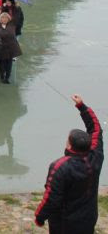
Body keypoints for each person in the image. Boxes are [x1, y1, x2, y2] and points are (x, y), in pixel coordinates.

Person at [34, 94, 103, 232]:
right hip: (88, 218)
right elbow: (96, 129)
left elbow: (52, 198)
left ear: (70, 146)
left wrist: (40, 217)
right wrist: (82, 106)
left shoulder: (60, 167)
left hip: (65, 223)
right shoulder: (96, 156)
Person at [0, 12, 22, 84]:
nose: (4, 19)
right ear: (0, 19)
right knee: (2, 64)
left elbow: (17, 16)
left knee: (9, 64)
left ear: (8, 19)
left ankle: (7, 77)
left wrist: (17, 7)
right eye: (3, 18)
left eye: (6, 18)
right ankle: (2, 76)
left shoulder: (12, 25)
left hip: (10, 49)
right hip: (1, 49)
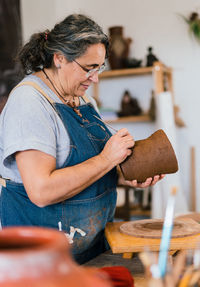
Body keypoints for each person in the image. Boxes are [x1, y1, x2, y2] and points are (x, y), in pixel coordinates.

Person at [0, 14, 164, 264]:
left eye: (99, 68)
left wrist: (128, 174)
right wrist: (107, 159)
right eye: (88, 68)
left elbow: (95, 167)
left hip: (90, 248)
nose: (95, 78)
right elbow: (41, 191)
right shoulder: (29, 103)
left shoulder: (84, 101)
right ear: (59, 58)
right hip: (41, 260)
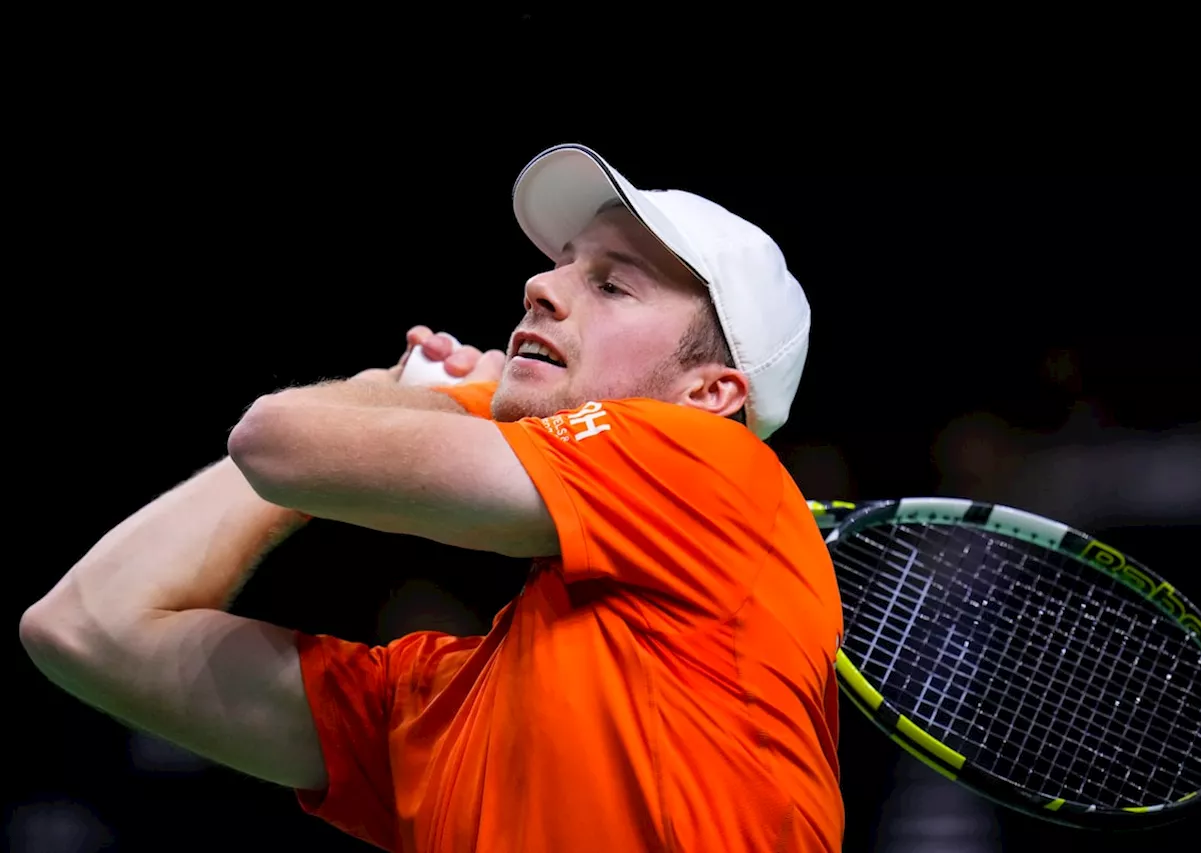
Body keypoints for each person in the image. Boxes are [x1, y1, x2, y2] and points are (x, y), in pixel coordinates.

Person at [20, 144, 844, 852]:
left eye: (613, 286)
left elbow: (275, 441)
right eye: (560, 265)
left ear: (711, 392)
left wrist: (444, 401)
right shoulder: (437, 714)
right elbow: (86, 625)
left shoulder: (713, 466)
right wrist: (388, 397)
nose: (540, 287)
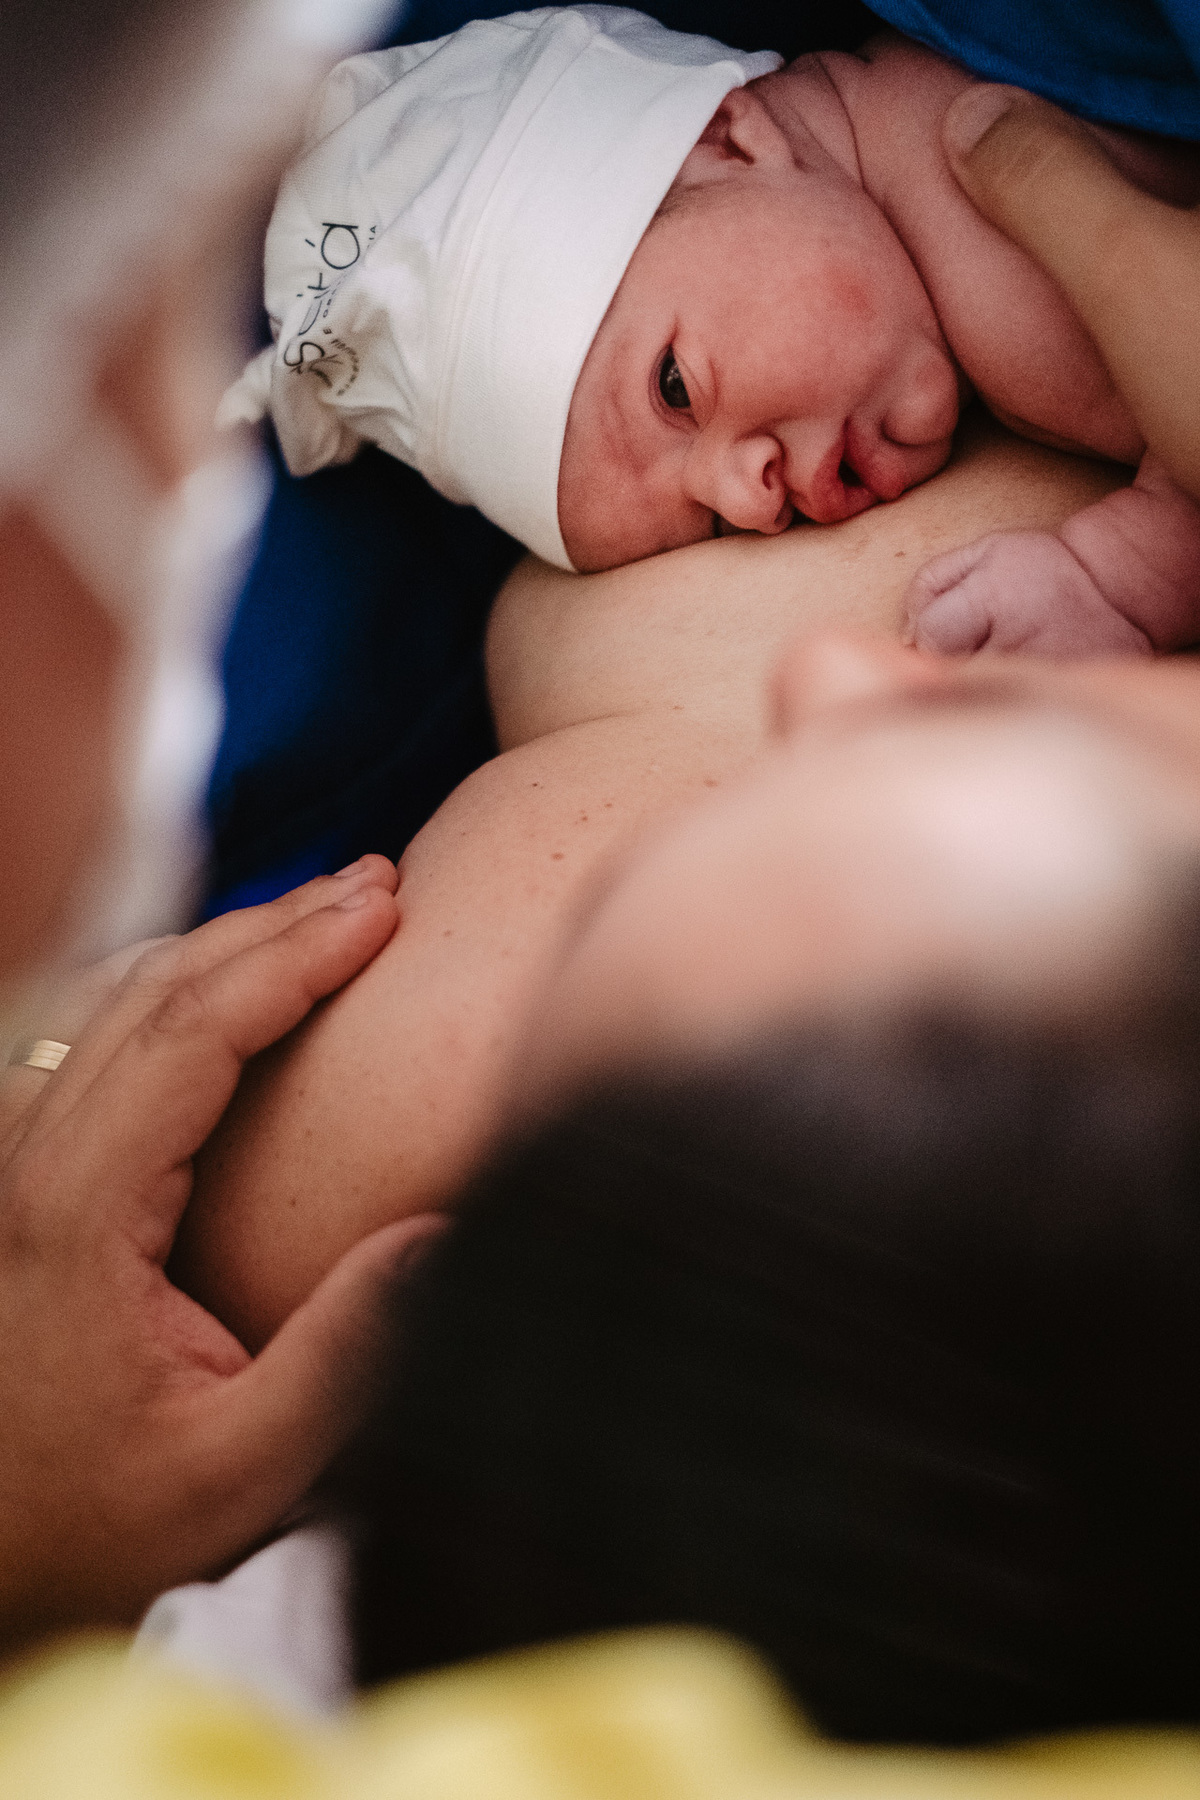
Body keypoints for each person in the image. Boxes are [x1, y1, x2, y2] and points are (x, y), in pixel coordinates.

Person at [230, 6, 1200, 660]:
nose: (753, 496)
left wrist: (1113, 576)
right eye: (709, 525)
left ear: (731, 142)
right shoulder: (908, 122)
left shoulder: (1012, 306)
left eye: (676, 392)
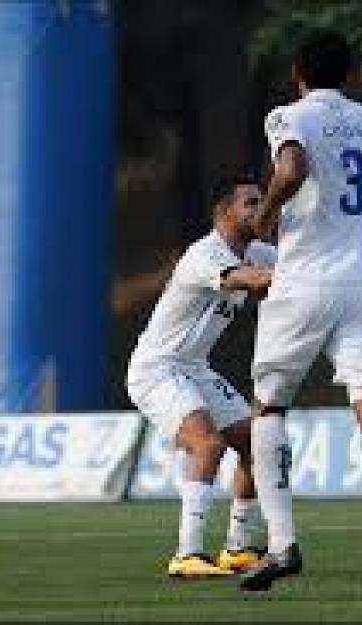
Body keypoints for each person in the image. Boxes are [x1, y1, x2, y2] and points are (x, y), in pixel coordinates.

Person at [239, 31, 362, 598]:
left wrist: (267, 216)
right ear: (350, 75)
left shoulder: (288, 114)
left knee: (270, 405)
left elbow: (293, 167)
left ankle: (282, 544)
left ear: (298, 72)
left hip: (301, 279)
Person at [127, 172, 275, 578]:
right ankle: (187, 554)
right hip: (157, 368)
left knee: (256, 445)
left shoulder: (259, 252)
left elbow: (293, 264)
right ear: (224, 211)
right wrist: (297, 279)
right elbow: (244, 279)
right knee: (208, 445)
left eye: (262, 200)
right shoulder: (204, 254)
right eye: (251, 202)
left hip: (193, 368)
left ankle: (238, 548)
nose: (260, 208)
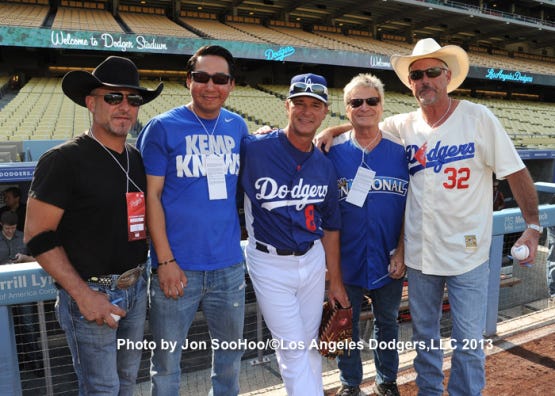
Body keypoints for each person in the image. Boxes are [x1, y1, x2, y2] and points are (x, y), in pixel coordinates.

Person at [317, 38, 541, 396]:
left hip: (467, 255)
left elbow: (515, 172)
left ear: (447, 76)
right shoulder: (403, 126)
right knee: (425, 339)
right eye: (416, 74)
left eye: (432, 72)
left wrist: (531, 226)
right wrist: (332, 130)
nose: (424, 80)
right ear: (410, 83)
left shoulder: (478, 117)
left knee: (468, 342)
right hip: (420, 257)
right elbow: (365, 122)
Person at [24, 56, 162, 394]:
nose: (124, 106)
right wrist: (84, 295)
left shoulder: (137, 157)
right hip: (92, 293)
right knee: (102, 388)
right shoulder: (63, 159)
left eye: (133, 99)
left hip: (135, 289)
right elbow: (37, 236)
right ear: (91, 102)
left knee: (128, 383)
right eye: (113, 97)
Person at [137, 45, 247, 396]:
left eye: (220, 79)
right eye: (201, 77)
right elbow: (149, 197)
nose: (210, 86)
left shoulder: (238, 126)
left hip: (228, 267)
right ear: (188, 81)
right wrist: (165, 260)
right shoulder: (162, 128)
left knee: (229, 362)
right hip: (176, 268)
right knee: (167, 365)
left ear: (231, 85)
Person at [240, 73, 349, 395]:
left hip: (313, 261)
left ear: (325, 111)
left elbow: (331, 226)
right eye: (299, 103)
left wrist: (336, 280)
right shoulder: (254, 148)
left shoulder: (324, 165)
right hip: (269, 262)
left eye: (314, 105)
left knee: (311, 346)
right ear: (286, 106)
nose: (306, 111)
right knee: (291, 349)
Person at [326, 74, 408, 396]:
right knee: (343, 324)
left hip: (388, 257)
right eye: (356, 102)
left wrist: (402, 250)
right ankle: (349, 385)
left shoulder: (400, 152)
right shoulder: (330, 151)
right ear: (346, 109)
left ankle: (386, 381)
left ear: (381, 105)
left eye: (371, 101)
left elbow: (410, 209)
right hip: (345, 260)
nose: (364, 107)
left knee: (387, 323)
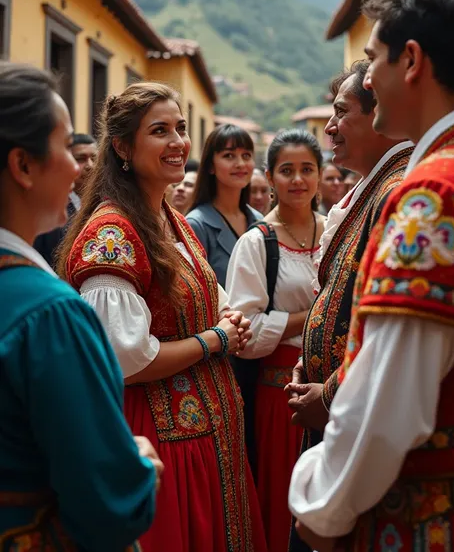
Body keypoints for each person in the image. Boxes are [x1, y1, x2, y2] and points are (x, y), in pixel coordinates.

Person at [289, 0, 454, 552]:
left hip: (423, 519)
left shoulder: (437, 192)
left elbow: (389, 398)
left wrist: (323, 508)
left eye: (373, 59)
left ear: (411, 60)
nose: (367, 77)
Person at [57, 83, 267, 552]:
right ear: (123, 147)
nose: (178, 142)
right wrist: (216, 339)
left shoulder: (167, 217)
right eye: (159, 131)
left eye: (180, 128)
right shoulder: (113, 233)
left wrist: (229, 319)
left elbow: (210, 300)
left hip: (207, 441)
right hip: (162, 442)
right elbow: (123, 358)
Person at [0, 63, 160, 549]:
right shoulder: (49, 314)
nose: (78, 166)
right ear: (23, 166)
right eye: (67, 146)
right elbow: (108, 503)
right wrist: (139, 467)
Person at [285, 60, 412, 552]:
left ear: (380, 115)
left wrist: (332, 395)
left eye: (341, 113)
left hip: (354, 423)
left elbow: (391, 331)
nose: (330, 128)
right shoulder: (375, 188)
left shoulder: (398, 190)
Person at [226, 129, 325, 552]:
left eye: (307, 169)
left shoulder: (338, 230)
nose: (298, 180)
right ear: (269, 177)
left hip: (336, 387)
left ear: (321, 175)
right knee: (284, 501)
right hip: (280, 394)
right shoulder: (257, 243)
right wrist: (314, 315)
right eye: (287, 170)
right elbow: (244, 331)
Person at [186, 124, 263, 288]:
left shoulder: (259, 221)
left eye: (246, 155)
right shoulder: (196, 225)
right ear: (211, 166)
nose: (241, 163)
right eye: (229, 156)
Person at [33, 132, 97, 266]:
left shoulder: (103, 205)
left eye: (94, 158)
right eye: (81, 159)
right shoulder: (50, 209)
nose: (90, 166)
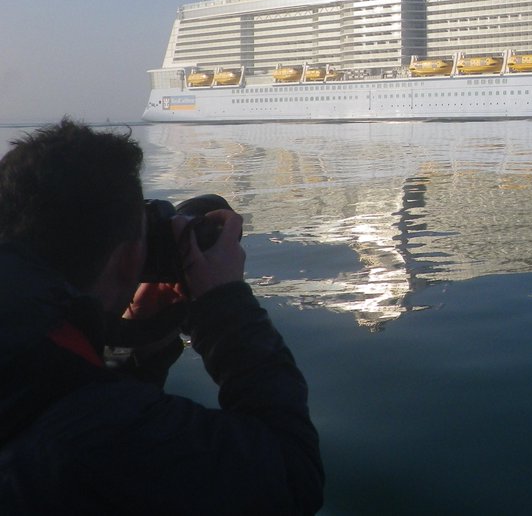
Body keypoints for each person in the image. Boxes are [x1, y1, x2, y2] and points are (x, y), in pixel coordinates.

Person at [0, 118, 324, 514]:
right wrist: (226, 307)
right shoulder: (92, 435)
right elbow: (291, 477)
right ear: (130, 258)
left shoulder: (34, 354)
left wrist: (138, 343)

> _What the task requires_: Reprint all the data above verbatim, excluding pictures.

> _Response_:
Body keypoints for each person in the image. Boxes are [x1, y1, x2, y2] and points are (x, y), in pixel coordinates.

Person at [34, 94, 103, 232]:
right hip: (88, 218)
right elbow: (96, 129)
left elbow: (52, 198)
left ear: (70, 146)
left wrist: (40, 217)
right wrist: (82, 106)
left shoulder: (60, 167)
left hip: (65, 223)
right shoulder: (96, 156)
Person at [0, 12, 22, 84]:
nose: (4, 19)
right ear: (0, 19)
right knee: (2, 64)
left elbow: (17, 16)
left knee: (9, 64)
left ear: (8, 19)
left ankle: (7, 77)
left wrist: (17, 7)
right eye: (3, 18)
left eye: (6, 18)
right ankle: (2, 76)
left shoulder: (12, 25)
left hip: (10, 49)
right hip: (1, 49)
Body keypoints for each person in the image. Boxes are [x1, y1, x2, y2] and points are (x, y), in pixel coordinates.

Person at [0, 14, 164, 264]:
left eye: (99, 68)
left wrist: (128, 174)
right wrist: (107, 159)
right eye: (88, 68)
left elbow: (95, 167)
left hip: (90, 248)
nose: (95, 78)
right elbow: (41, 191)
right shoulder: (29, 103)
left shoulder: (84, 101)
right ear: (59, 58)
right hip: (41, 260)
Body keypoints for each person in the image. Boxes are [x1, y1, x2, y2] and points are (x, y), in pixel coordinates.

Person at [20, 144, 844, 852]:
left eye: (613, 286)
left elbow: (275, 441)
right eye: (560, 265)
left ear: (711, 392)
left wrist: (444, 401)
right shoulder: (437, 714)
right elbow: (86, 625)
left shoulder: (713, 466)
right wrist: (388, 397)
nose: (540, 287)
Body keypoints for each person in the image. Boxes are [x1, y1, x2, y2] and points are (x, y), in pixel coordinates.

Person at [230, 6, 1200, 660]:
nose: (753, 496)
left wrist: (1113, 576)
right eye: (709, 525)
left ear: (731, 142)
right shoulder: (908, 122)
left shoulder: (1012, 306)
left eye: (676, 392)
Body keypoints for each person in the image. Boxes are [x1, y1, x2, y2] and points are (x, y), in pixel coordinates.

Person at [239, 31, 362, 598]:
left wrist: (267, 216)
right ear: (350, 75)
left shoulder: (288, 114)
left knee: (270, 405)
left elbow: (293, 167)
left ankle: (282, 544)
left ear: (298, 72)
left hip: (301, 279)
Person at [127, 172, 275, 578]:
right ankle: (187, 554)
right hip: (157, 368)
left knee: (256, 445)
left shoulder: (259, 252)
left elbow: (293, 264)
right ear: (224, 211)
right wrist: (297, 279)
right elbow: (244, 279)
right knee: (208, 445)
left eye: (262, 200)
right shoulder: (204, 254)
right eye: (251, 202)
left hip: (193, 368)
left ankle: (238, 548)
nose: (260, 208)
Body keypoints for each person in the image. Boxes are [x1, y1, x2, y2] and points are (x, y), in pixel coordinates.

Person at [317, 38, 541, 396]:
left hip: (467, 255)
left elbow: (515, 172)
left ear: (447, 76)
right shoulder: (403, 126)
right knee: (425, 339)
right eye: (416, 74)
left eye: (432, 72)
left wrist: (531, 226)
right wrist: (332, 130)
nose: (424, 80)
right ear: (410, 83)
left shoulder: (478, 117)
left knee: (468, 342)
right hip: (420, 257)
right elbow: (365, 122)
Person at [24, 56, 162, 394]:
nose: (124, 106)
right wrist: (84, 295)
left shoulder: (137, 157)
right hip: (92, 293)
right knee: (102, 388)
right shoulder: (63, 159)
left eye: (133, 99)
left hip: (135, 289)
right elbow: (37, 236)
right ear: (91, 102)
left knee: (128, 383)
right eye: (113, 97)
Person at [137, 45, 247, 396]:
left eye: (220, 79)
right eye: (201, 77)
right elbow: (149, 197)
nose: (210, 86)
left shoulder: (238, 126)
left hip: (228, 267)
right ear: (188, 81)
right wrist: (165, 260)
right shoulder: (162, 128)
left knee: (229, 362)
right hip: (176, 268)
right knee: (167, 365)
left ear: (231, 85)
Person at [240, 73, 349, 395]:
left hip: (313, 261)
left ear: (325, 111)
left elbow: (331, 226)
right eye: (299, 103)
left wrist: (336, 280)
right shoulder: (254, 148)
left shoulder: (324, 165)
right hip: (269, 262)
left eye: (314, 105)
left knee: (311, 346)
right ear: (286, 106)
nose: (306, 111)
right knee: (291, 349)
Person at [326, 74, 408, 396]:
right knee: (343, 324)
left hip: (388, 257)
right eye: (356, 102)
left wrist: (402, 250)
right ankle: (349, 385)
left shoulder: (400, 152)
right shoulder: (330, 151)
right ear: (346, 109)
left ankle: (386, 381)
left ear: (381, 105)
left eye: (371, 101)
left elbow: (410, 209)
right hip: (345, 260)
nose: (364, 107)
left knee: (387, 323)
Body keypoints for each person in the image. Boxes are [x1, y1, x2, y2] and points are (x, y), in pixel coordinates.

Person at [289, 0, 454, 552]:
left hip: (423, 519)
left shoulder: (437, 192)
left elbow: (389, 398)
left wrist: (323, 508)
left eye: (373, 59)
left ear: (411, 60)
nose: (367, 77)
Person at [57, 83, 267, 552]:
right ear: (123, 147)
nose: (178, 142)
right wrist: (216, 339)
left shoulder: (167, 217)
right eye: (159, 131)
left eye: (180, 128)
right shoulder: (113, 233)
left wrist: (229, 319)
left elbow: (210, 300)
left hip: (207, 441)
right hip: (162, 442)
right elbow: (123, 358)
Person at [0, 63, 160, 549]:
right shoulder: (49, 314)
nose: (78, 166)
right ear: (23, 166)
right eye: (67, 146)
right elbow: (108, 503)
right wrist: (139, 467)
Person at [285, 60, 412, 552]:
left ear: (380, 115)
left wrist: (332, 395)
left eye: (341, 113)
left hip: (354, 423)
left elbow: (391, 331)
nose: (330, 128)
right shoulder: (375, 188)
left shoulder: (398, 190)
Person at [226, 129, 325, 552]:
left eye: (307, 169)
left shoulder: (338, 230)
nose: (298, 180)
right ear: (269, 177)
left hip: (336, 387)
left ear: (321, 175)
right knee: (284, 501)
right hip: (280, 394)
right shoulder: (257, 243)
right wrist: (314, 315)
right eye: (287, 170)
right elbow: (244, 331)
Person at [186, 124, 263, 288]:
left shoulder: (259, 221)
left eye: (246, 155)
right shoulder: (196, 225)
right ear: (211, 166)
nose: (241, 163)
right eye: (229, 156)
Person at [33, 132, 97, 266]:
left shoulder: (103, 205)
left eye: (94, 158)
right eye: (81, 159)
right shoulder: (50, 209)
nose: (90, 166)
Body keypoints for each person in the image. Boxes are [x1, y1, x2, y2] and points are (x, y), in pixel coordinates.

Person at [0, 118, 324, 514]:
right wrist: (226, 307)
right shoulder: (92, 435)
right elbow: (291, 477)
right ear: (130, 258)
left shoulder: (34, 354)
left wrist: (138, 343)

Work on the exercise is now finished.